Exercise passage:
****
We had a load of meetings with a couple of inspired guys from the Council & quickly realised that they were well switched on & were not about to compulsory purchase us or force us out of business. Instead they worked with us, to discuss alternative places we could move to. They knew what WHQ meant to the City & wanted to help us grow.
A great many different ideas were kicked around, including housing the Club under what is now the Dance City building (which hadn’t been built yet) & also the idea of us maybe occupying the building which was then the Gala bingo hall (& is now the Carling/O2 Academy), which would have meant us branching out to host big, live stuff.
Neither was right for us as they could only have been achieved by compromising our independence & would have taken too long to realise. The developers who wanted our building started lengthy negotiations to buy it off us. We didn’t kid ourselves & knew that they only did so, because the Council made them by refusing to issue a compulsory purchase order.
Other people think like us…
This positive stance from the Council, who got what we were about & like us, genuinely wanted to promote musical diversity & racial tolerance, bought us precious time. We scanned the City looking at every derelict premises to see if one would fit the bill. Eventually we stumbled upon what was then called India House in Carliol Square.
It was for rent, but after lengthy negotiations we cut a deal to buy it. It had everything. It was in a cul de sac, no passing trade, wasn’t on any drinking route & totally off the beaten track, yet was under 5 mins from the centre of town. It seemed just so perfect…
But… It cost a fortune & the cost of converting it into a nightclub was simply ridiculous.
Do the Hustle…
So we went hustling & after facing the fear of ending up with nothing, re mortgaged anything that moved, kissed the brewery & secured the backing of a properly forward thinking manager at our new bank. He listened to us & then fronted a large chunk of the finance, based solely on his judgement, our track record & the strength of our idea.
It was at this point that we sold the Marlbourgh Crescent building to the hungry developers & sunk the money into the new building. We stuck a clause in that they had to allow us to occupy it for another year, so we could still keep old WHQ open, play records & retain continuity. The idea was the year would give us time to do all the conversion work on the Carliol Sq building. This was where the real problems began.
Grand designs up colon creek…
Struggle is not the word. Up to our eyes in debt, totally sleep deprived & sick with worry, we stumbled through the next year. Grand designs eat your heart out, we were hustling. We put the word out about our plans to move & talked it up to remind ourselves what we had to do to reach the next level. We landed fab architects & cool builders, but this kinda caper never runs smooth. Days turned to weeks & then into months. Suddenly, lyrics began to take on a new deeper, almost mythical significance.
We had now publicly stuck our necks out, in a ‘pie in the sky’ fashion & as the clock ticked away, it became clear we were gonna run out of money & time. We kept putting off the moving date & people started to wonder if we were having them on… One day time finally ran out & money the day after. We had to be out of Marlborough Cres & the new club wasn’t gonna be ready to open. If we couldn’t keep the Cres site open, we weren’t gonna be able to make the money we needed to finish the new building. We were deeply stuck, up that well known, metaphorical colonic creek… Without a paddle.
We had sold up to a bunch of developers who needed our building to make a road, to lead to a new bus station on the Western Boulevard. These dudes had to provide this new bus station as part of a big project they were involved in, to eventually redevelop the Haymarket Metro Station. We were caught in high level, transport system planning.
****
Rendered chart images:
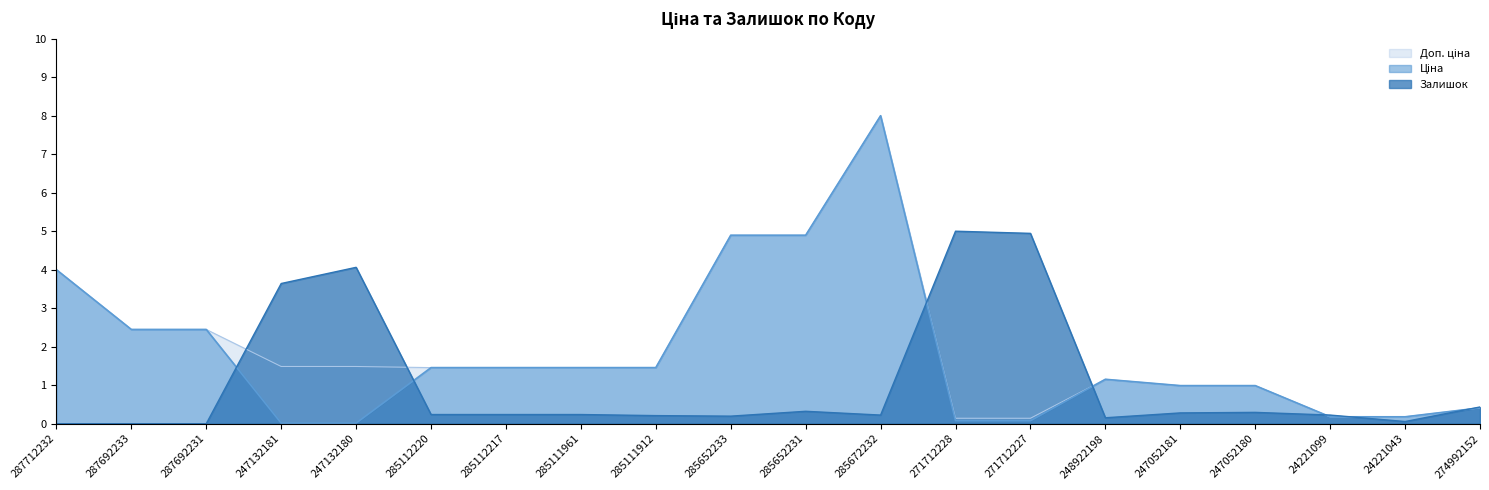

Which series has the largest range (max minus min)?

Ціна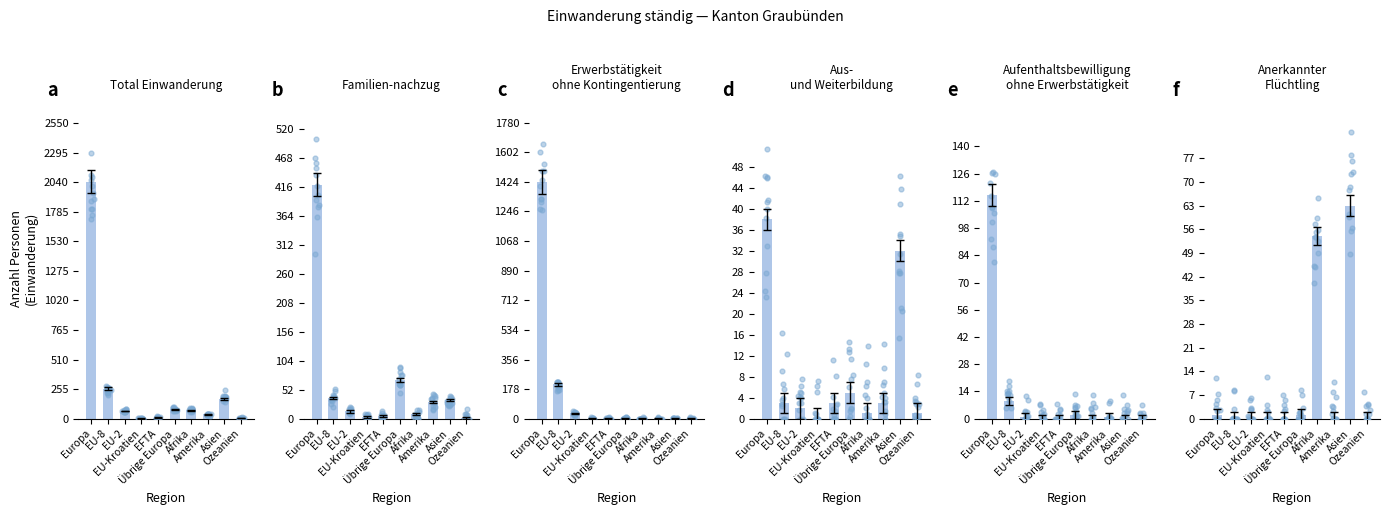

Which series reaches the maximum Y coordinate?

Total Einwanderung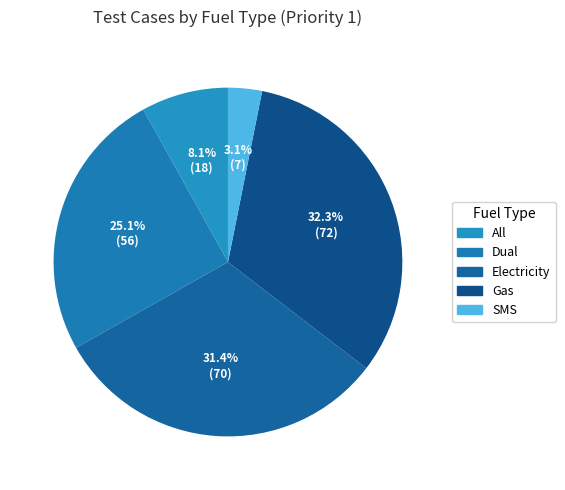

Combined, what portion of the pie is SMS and All?

11.2%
****
Work to complete:
1 – In the account of the club's move, do these statements agree with the text? (a) The Council refused to issue a compulsory purchase order. (b) India House sat on a drinking route. (c) A manager at the new bank fronted a large chunk of the finance.
2 – According to the account of the club's move, why did the developers need the building on Marlborough Crescent?

Replies:
1 –
(a) Yes: "because the Council made them by refusing to issue a compulsory purchase order."
(b) No: "wasn’t on any drinking route."
(c) Yes: "then fronted a large chunk of the finance."

2 – They needed it to make a road leading to a new bus station on the Western Boulevard.